Lol then the answer is YES. To everyone saying it doesn't matter at all....it does. A 3.8 from Harvard has a more impressive app then someone with a 3.8 from a school like Bethune Cookman.
 
As a HYP Grad, I can confirm that quite a few friends who were able to get into Duke, Harvard, and/or Stanford with average GPAs (3.5) and unspectacular MCAT scores had a very difficult time getting into Florida schools. We're talking no interviews at places like USF or UF (Depending on the person). So it appears that while elite private med schools may take pedigree into account (and may have a track record of admitting HYP students with average GPAs that do quite well in med school), many state schools couldn't care less and will interview the 3.9 UState grad before the 3.5 HYP grad.

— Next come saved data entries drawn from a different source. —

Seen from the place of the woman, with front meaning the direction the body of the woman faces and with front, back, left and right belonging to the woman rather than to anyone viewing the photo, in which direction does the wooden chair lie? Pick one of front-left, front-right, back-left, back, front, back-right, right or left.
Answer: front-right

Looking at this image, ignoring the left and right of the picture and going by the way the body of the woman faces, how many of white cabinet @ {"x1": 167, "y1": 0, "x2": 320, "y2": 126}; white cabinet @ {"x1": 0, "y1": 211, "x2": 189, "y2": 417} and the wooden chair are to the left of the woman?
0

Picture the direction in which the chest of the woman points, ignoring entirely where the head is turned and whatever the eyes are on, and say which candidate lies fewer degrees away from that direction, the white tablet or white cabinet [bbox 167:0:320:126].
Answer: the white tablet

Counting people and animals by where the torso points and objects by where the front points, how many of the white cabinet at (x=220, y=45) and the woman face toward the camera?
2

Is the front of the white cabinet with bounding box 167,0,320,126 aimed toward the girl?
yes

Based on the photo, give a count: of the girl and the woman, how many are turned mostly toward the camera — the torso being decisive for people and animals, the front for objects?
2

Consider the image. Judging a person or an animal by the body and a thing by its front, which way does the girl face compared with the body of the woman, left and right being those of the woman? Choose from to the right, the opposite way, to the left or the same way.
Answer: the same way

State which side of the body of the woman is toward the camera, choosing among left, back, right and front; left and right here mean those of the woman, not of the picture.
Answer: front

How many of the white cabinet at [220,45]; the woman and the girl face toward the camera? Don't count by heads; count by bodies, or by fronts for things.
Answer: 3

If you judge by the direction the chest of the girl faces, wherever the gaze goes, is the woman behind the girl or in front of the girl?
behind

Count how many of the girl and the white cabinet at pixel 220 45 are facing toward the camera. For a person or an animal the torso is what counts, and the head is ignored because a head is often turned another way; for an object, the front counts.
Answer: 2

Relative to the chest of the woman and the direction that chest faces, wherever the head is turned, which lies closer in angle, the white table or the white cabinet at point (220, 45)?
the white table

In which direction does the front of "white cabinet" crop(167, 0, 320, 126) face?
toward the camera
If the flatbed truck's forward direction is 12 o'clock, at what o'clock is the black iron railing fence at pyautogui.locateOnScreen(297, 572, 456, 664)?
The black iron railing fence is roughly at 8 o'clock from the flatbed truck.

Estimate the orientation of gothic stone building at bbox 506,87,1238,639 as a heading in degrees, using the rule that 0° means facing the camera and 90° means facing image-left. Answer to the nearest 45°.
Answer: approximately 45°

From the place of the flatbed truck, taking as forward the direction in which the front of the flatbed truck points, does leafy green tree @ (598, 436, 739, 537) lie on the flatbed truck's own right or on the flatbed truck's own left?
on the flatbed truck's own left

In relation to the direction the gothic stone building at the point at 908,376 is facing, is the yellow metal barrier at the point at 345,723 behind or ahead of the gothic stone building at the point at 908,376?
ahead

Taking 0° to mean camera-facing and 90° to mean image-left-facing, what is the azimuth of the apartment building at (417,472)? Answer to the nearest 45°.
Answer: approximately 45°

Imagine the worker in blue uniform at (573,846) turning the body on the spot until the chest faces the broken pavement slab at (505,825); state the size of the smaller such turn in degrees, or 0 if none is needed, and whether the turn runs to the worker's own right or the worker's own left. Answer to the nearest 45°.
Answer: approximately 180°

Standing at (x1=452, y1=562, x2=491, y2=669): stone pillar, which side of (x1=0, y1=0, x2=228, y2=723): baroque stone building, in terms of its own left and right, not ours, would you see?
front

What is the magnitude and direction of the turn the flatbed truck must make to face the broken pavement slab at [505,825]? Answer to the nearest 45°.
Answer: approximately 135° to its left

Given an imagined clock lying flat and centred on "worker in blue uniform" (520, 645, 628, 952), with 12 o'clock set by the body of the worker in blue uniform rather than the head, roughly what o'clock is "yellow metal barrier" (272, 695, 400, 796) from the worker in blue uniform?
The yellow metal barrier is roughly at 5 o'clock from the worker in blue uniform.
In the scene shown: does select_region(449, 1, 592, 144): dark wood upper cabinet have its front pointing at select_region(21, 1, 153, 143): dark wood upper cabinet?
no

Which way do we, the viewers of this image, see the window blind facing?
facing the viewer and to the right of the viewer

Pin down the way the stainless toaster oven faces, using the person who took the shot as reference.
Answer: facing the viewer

This is my guess and n<10, so it's not exactly a scientific observation.

Some schools do not give interviews to students that come from certain schools just because adcoms feel they won't be matriculating. It may have to do more with that fact and less with GPA. Florida schools are notorious for that. I know of several Harvard acceptances with no interviews at USF.

There is no doubt that some schools prefer students from specific schools. At Penn, about 50% of the students come from undergrad ivies.
Also, Brown premeds have the highest admissions rate at 10 SOMs: Tufts, NYU, Mt Sinai, Penn, U Mass, BU, Columbia, Yale, UCSF and Harvard (in that order). Harvard likes its own and Yale undergrads primarily, and so on.

I think it is helpful to know where one's undergrad is getting premeds admitted and apply to those schools for sure.